Chinese intellectuals now distinguish between "liberals" and "democrats." Democrats want to change the political system—in plainer words, to overthrow the party. Liberals just want the party to open up a little more. 

"Openness in China is always more important than reform," said Liu Junning, a self-described "classical liberal" and fellow of China's Ministry of Culture. "Reform without openness will lose its momentum and direction." 

The hope, or fear, in China is that openness leads inevitably in the direction of Western-style social democracy. China's problem is how to have openness without destroying the present order and abandoning traditional Chinese moral values. 

That's where Babbitt comes in. 

For some Western thinkers—from Jean-Jacques Rousseau to Karl Marx and Dewey—the problem is always outside the individual. It's an economic or political system. It's oppression of some people by other people. It's a culture of ignorance and superstition. 

The anti-Babbitt solution is always revolution—a forced change in external conditions. 

For Babbitt, the real problem is inside the individual, in the struggle between each person's "higher and lower wills." 

Although not himself religious, Babbitt endorsed religion's "inner check" on conscience. He believed "the good, the true and the beautiful" were transcendent norms, not relative values. His "New Humanism" urged people to honor those norms and cultivate the best in themselves. 

"The secular humanism of John Dewey does not recognize any transcendent aspect," Ryn said. "[Secular humanists] believe that the good, the true and the beautiful are something we make up as we go. We simply find out from social and cultural experimentation what works." 

But will what works in the West work in China? Some people in China don't think so. 

"In the 1990s, as in the 1930s and before, there were certain intellectual trends stressing that China is different and that it has to take its own way to modernity," said Axel Schneider of the Institute for Chinese Studies at the University of Heidelberg in Germany. 
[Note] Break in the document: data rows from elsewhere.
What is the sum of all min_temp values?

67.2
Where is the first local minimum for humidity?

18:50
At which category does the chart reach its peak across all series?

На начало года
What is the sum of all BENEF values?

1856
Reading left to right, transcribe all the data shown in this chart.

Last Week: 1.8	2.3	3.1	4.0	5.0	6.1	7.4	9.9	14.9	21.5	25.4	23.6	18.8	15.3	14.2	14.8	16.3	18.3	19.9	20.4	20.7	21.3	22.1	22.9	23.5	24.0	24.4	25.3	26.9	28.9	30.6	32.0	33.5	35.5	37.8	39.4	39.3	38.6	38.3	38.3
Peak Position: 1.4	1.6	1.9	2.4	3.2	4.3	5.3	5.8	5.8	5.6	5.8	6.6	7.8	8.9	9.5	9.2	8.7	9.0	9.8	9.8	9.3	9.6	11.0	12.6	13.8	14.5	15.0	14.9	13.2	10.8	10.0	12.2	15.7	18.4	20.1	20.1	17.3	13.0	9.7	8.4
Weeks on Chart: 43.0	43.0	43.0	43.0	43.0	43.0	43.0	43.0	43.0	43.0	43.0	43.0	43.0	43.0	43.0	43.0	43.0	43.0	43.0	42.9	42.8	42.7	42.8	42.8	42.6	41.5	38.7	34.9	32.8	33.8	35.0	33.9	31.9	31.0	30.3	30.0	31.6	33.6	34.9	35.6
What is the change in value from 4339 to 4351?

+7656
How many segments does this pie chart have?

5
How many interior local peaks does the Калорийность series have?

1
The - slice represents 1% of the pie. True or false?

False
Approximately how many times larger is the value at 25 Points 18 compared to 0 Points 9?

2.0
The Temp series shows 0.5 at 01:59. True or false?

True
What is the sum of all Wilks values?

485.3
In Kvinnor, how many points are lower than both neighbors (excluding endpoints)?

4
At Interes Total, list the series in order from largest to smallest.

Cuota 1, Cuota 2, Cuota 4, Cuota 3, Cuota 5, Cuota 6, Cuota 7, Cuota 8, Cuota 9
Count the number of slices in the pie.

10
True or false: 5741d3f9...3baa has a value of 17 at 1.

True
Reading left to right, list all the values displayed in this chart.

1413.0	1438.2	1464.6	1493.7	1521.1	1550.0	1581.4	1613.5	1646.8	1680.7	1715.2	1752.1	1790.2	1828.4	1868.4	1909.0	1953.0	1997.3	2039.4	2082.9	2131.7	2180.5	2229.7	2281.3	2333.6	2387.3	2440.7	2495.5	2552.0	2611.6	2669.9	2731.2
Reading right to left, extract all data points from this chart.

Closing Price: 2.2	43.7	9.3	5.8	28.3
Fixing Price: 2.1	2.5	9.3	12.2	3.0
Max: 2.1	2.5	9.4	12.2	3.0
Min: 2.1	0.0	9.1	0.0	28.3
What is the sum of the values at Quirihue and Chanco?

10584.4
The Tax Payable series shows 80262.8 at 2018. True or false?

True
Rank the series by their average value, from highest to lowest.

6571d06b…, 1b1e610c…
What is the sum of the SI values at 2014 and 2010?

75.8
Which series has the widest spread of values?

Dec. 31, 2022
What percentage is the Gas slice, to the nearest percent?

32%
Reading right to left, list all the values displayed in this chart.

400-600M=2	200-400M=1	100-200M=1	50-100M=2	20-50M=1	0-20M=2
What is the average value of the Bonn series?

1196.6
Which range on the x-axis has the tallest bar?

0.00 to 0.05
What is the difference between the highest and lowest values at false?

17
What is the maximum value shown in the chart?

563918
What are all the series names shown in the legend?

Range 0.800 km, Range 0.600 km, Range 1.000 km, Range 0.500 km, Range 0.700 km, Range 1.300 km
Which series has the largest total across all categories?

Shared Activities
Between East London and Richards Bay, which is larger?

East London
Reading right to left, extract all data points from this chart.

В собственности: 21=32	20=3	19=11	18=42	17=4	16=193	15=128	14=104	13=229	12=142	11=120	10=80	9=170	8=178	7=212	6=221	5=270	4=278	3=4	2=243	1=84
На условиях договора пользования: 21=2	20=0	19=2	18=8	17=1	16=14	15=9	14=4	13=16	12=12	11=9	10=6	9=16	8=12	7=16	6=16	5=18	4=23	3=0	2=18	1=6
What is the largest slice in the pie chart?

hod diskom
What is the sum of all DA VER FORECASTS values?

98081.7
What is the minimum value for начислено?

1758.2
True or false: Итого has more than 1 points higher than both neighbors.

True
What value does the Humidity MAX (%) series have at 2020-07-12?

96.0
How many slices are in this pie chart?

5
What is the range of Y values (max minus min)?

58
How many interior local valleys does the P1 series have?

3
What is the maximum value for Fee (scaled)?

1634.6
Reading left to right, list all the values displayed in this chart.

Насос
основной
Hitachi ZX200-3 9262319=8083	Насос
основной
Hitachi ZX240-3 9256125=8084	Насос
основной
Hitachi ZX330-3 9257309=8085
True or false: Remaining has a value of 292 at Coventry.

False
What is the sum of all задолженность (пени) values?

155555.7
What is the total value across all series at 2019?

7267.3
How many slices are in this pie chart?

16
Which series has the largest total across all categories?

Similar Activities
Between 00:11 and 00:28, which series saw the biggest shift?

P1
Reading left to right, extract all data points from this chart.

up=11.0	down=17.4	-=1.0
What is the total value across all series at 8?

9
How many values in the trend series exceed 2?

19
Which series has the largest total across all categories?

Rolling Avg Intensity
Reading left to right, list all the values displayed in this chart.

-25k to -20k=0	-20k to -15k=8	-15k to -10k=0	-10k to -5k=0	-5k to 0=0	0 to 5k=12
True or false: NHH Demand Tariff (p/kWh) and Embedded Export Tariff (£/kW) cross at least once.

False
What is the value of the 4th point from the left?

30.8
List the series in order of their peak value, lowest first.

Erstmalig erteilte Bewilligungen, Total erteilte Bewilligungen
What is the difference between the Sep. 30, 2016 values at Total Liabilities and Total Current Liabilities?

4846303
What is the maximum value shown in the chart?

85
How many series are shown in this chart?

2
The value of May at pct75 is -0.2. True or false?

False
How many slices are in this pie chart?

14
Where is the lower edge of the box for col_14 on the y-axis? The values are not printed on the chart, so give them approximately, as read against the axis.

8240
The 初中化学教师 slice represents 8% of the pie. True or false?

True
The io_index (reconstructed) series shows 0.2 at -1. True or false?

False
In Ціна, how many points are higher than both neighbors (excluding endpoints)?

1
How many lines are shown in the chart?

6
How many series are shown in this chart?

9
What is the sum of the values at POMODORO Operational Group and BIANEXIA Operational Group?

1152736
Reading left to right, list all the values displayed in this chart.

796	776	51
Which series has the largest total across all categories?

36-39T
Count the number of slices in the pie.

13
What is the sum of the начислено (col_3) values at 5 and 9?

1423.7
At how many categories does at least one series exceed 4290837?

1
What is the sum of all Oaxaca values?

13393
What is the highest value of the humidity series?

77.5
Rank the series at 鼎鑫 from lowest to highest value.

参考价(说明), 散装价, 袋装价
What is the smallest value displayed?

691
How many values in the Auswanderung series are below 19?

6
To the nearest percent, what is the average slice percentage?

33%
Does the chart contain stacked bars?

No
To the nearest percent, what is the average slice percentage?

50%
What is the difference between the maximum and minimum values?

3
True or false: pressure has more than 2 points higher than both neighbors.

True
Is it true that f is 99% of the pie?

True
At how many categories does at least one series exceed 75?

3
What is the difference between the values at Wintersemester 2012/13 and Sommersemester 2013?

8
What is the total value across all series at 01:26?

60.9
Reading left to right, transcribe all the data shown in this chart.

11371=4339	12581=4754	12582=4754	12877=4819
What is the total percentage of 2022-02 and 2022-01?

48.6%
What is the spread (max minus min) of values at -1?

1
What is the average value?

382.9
"The topics Babbitt was discussing in the 1920s and that Claes Ryn is into now are the questions of universality and ethical standards, and that's what the Chinese are interested in now," Schneider said. 

Some see a link between Babbitt's New Humanism and Confucianism. Babbitt himself held the ethical aspects of both Buddhism and Confucianism in high regard. 

Ryn speaks to the Chinese of "unity through diversity," stressing the common moral ground of the traditional East and traditional West. 

He also contrasts constitutional democracy with plebiscitary democracy. The former allows democratic expression within a fixed moral framework. The latter admits no fixed truths and votes on everything. 

"Those two are really incompatible forms of rule, and we really shouldn't even call them by the same name," he said. 

Dewey's ideas are still alive in China, through the works of his disciple, Hu Shi. Renewed interest in other thinkers has broadened the intellectual debate in China. 

"The Western media missed the story because they were looking more at democracy rather than liberalism," said James Dorn of the Cato Institute. "And there's a huge difference between the two from the Chinese viewpoint."